Richard Nixon—A Great President!
Earlier this year, many in the media celebrated the 40th anniversary of the Watergate break-in. Celebrate is not too strong a word for the self-congratulatory outpouring from reporters and commentators, many of whom saw themselves as the last bastion of defense of our very freedoms against the Nixon administration’s onslaught. And there is no doubt that, had he not resigned in 1974, Richard Nixon rightly would have been impeached and removed from office as a result of his clear and pernicious crimes.
However, as we look back after four decades, it’s time to recognize a Richard Nixon that too many people overlook: a strange, awkward, self-hating man who transformed America—and the world—in ways that only the greatest leaders could dream of.
Nixon’s opening to China in 1972 is his most dramatic achievement—one that even his most dedicated enemies will grant him. Only a fierce anti-Communist like Nixon could have had the political capital to reverse decades of American foreign policy overnight; and only a wise foreign-policy strategist could have guaranteed that this reversal would be permanent. But Nixon’s domestic accomplishments probably have a greater effect on our lives, and just listing some of them make the point: the Philadelphia Plan and the Affirmative Action legislation that guaranteed employment rights to minorities and women; the Equal Rights Amendment; the Title IX Act, which revolutionized women’s sports; and the Environmental Protection Act; the Clean Air Act; and establishing the Occupational Safety and Health Administration. His proposal to revolutionize healthcare coverage would have been far-reaching and comprehensive—40 years before Obamacare. Ted Kennedy said his worst mistake was opposing Nixon’s health plan for political reasons.

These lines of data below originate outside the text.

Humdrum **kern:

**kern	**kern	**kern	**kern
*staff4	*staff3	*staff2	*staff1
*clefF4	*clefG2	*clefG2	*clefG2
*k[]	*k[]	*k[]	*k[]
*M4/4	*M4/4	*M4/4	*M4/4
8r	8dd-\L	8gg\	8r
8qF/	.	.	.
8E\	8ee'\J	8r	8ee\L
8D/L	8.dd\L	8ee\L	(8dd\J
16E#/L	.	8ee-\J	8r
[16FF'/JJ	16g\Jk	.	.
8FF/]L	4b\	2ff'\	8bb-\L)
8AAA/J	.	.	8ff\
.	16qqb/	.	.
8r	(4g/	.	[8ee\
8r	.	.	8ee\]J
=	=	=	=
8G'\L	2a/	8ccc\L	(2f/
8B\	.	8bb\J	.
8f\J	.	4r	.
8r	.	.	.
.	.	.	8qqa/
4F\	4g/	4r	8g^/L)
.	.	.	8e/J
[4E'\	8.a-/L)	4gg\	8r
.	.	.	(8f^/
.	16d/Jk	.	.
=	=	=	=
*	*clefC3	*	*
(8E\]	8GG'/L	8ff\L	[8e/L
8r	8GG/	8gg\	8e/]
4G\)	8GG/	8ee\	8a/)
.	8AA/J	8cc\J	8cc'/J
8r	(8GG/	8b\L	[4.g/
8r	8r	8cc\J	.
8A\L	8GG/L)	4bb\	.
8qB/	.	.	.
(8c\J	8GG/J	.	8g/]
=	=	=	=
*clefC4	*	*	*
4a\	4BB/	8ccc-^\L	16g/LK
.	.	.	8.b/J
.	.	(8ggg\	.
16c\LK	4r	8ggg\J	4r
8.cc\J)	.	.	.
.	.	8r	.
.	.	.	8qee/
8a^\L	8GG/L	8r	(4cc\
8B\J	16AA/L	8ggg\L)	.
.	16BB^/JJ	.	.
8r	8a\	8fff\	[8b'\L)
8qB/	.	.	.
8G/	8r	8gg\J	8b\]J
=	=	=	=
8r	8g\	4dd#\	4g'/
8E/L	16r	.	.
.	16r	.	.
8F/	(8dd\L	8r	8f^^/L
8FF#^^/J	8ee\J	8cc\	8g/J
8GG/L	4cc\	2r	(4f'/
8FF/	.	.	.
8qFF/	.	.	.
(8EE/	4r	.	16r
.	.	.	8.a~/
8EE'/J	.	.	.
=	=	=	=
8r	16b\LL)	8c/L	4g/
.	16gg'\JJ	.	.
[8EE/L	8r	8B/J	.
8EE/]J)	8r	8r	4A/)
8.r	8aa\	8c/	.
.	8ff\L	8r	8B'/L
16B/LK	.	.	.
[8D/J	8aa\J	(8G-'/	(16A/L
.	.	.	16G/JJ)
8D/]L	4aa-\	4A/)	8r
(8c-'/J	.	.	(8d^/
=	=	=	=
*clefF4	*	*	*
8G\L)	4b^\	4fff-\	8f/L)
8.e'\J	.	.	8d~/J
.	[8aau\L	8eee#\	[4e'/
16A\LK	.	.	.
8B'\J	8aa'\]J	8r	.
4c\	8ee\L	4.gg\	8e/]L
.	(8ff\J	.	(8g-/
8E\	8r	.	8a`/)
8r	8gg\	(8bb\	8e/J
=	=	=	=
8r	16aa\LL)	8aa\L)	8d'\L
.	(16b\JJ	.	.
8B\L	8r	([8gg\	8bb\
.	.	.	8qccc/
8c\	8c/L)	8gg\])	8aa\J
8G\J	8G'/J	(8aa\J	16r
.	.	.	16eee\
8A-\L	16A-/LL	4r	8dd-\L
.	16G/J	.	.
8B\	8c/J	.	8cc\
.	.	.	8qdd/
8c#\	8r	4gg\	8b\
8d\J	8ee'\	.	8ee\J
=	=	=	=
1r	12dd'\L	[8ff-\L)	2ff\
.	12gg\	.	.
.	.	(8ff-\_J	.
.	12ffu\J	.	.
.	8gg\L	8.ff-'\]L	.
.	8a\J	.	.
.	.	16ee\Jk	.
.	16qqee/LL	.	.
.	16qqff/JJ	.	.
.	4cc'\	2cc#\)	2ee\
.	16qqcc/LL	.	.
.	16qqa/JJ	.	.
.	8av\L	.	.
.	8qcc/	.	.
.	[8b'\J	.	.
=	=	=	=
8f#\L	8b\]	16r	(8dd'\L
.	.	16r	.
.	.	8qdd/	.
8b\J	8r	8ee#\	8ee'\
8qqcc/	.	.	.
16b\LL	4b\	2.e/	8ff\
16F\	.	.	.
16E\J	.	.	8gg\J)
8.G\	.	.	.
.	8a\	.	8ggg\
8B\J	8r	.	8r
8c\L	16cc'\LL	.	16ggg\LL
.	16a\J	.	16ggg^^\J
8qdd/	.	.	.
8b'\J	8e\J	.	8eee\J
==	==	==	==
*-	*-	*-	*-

Historian Robert Caro’s great biographies of Lyndon Johnson have done much to make new generations understand LBJ’s complexities—this corrupt, foul-mouthed bully who simultaneously brought America the blessing of civil rights along with the evil of the Vietnam War. Surely it is time for a gifted writer to illuminate our most Shakespearian president: Richard Nixon—a man of outstanding ability and accomplishment who went to great lengths to record his most secret, shameful, private thoughts and deeds; and who, by refusing to destroy those tapes, ensured his own destruction.
The opinions expressed in “The Contrarian View” do not represent those of The Saturday Evening Post.